Outre ces épaves contemporaines, l’île est aussi un fabuleux repaire archéologique. Entre 1775 et 1800, plus de 3000 navires mouillaient chaque année dans son port, alors le plus important des Caraïbes en raison de sa position stratégique pour le commerce des esclaves et de son statut de port franc. Imaginez tout ce qui attend d’être mis au jour dans cette baie, pour l’instant quasiment pas explorée… Menno me raconte : « Je suis un peu maniaque. En mer, dès que je remarque un relief inconnu, je note les points GPS. J’avais ainsi relevé les coordonnées d’un site et les avais transmises à Ruud, l’archéologue de l’île. Quand il a plongé dessus, il est tombé pile poil sur une grosse ancre ! En fouillant la zone, cinq autres ont été révélées, dont une gigantesque ! » Depuis, le spot, surnommé « Lost (found) anchors » – les ancres perdues (retrouvées), ndlr –, est devenu une plongée réputée. Difficile de savoir comment ces ancres se sont retrouvées là, aussi éloignées de la côte. Mike a sa petite théorie : « Le bateau devait être au mouillage dans la baie. Un cyclone a dû le traîner vers le large, les ancres se sont alors fichées dans le récif. Certainement que derrière, il y a l’épave et peut-être une cargaison… » La fièvre commence à me gagner. Sous l’eau, mon imagination s’emballe. À une vingtaine de mètres de fond, le récif prend la forme d’un bateau. Des barracudas supervisent notre progression. Les poissons anges français, royaux et gris nous escortent. La première ancre est grande, mais ce n’est rien en comparaison de la quatrième. C’est à nouveau le vertige. L’imposant objet repose ici depuis des lustres, je voyage dans le temps.
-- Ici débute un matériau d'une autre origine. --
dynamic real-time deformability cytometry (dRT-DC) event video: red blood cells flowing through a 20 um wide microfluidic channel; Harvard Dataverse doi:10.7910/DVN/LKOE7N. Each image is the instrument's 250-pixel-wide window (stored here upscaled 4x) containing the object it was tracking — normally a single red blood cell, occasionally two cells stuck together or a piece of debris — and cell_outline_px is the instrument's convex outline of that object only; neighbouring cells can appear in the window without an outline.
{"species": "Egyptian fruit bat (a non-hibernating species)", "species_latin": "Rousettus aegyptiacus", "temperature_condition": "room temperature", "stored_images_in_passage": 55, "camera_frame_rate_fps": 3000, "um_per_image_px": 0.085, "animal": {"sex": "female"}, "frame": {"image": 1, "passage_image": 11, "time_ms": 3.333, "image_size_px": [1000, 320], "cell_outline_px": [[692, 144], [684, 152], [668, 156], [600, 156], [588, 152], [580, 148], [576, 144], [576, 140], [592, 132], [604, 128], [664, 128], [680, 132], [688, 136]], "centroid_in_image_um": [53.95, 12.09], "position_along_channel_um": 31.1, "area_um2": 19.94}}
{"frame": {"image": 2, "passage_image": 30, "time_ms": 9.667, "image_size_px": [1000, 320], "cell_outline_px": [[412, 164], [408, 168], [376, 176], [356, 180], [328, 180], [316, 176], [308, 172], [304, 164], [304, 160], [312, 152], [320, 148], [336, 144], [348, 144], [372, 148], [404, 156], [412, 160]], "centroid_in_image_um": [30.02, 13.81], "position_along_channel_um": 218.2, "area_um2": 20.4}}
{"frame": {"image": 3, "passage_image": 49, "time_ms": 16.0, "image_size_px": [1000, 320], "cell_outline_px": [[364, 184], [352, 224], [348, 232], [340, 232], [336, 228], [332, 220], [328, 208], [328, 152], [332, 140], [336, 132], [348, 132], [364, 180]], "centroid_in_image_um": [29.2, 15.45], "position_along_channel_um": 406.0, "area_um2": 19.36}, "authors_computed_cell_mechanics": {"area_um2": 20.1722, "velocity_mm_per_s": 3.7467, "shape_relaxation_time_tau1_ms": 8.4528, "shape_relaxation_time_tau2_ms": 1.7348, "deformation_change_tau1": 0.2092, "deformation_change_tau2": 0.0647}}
CHASSE AU TRÉSOR À BLUE BEAD HOLE
Cette relation avec le passé est une composante essentielle de Statia. Sur terre, il suffit de gratter un peu le sol pour faire ressortir un témoignage des siècles écoulés, morceaux de pipe ou débris de poterie. Sous l’eau, c’est un petit bout de verre qui a fait la réputation de l’île. Les célèbres blue beads. Des perles hexagonales utilisées comme monnaie d’échange par les Hollandais, au XVIIe siècle, servant également à payer les esclaves. Une légende raconte que le jour de leur affranchissement, les esclaves ont jeté tous leurs blue beads dans la mer, en signe de liberté. Le charme de la rumeur opère et me voilà sur le spot de Blue Bead Hole, fin prête pour un ratissage en règle de la zone. Le Scubaqua Dive Center emmène ici régulièrement ses clients pour une petite partie de chasse au trésor. Le jeu est simple : on quadrille le fond, à la manière d’une équipe de marins pompiers, dans l’espoir de dénicher un éclat bleu sur le sable. Au passage, on admire les hippocampes, chevaliers lancés, grondins, bernard-l’ermite et autres bestioles qui se pavanent sur les lieux, alors que l’on s’écarquille les mirettes pour déceler un bout de verre. Évidemment, la chance y est pour beaucoup. La bonne vue aussi. Il semblerait que j’ai les deux. Ce n’est donc pas un mais deux blue beads, dont un de taille honorable, que je remonte fièrement. Il est en effet autorisé de rapporter ses perles avec soi, dans ses valises, comme un touchant souvenir de Saint-Eustache. La légende va plus loin : celui qui trouve un blue bead revient forcément sur l’île. Ça tombe bien, j’en ai deux, et bien envie de me reprendre une claque.
D’AUTRES SPOTS À STATIA
Saint-Eustache offre près de 40 sites de plongée. La plupart sont équipés de bouées afin d’éviter d’endommager les récifs. En voici quelques-uns :
– Anchor Point : un beau récif, à environ 20 mètres de fond, parsemé de gorgones et de coraux de toutes tailles. De belles éponges barriques complètent le décor, où l’on peut observer toute la petite faune antillaise, ainsi que des mérous, des barracudas et des requins nourrices. À noter la présence d’une vieille ancre française.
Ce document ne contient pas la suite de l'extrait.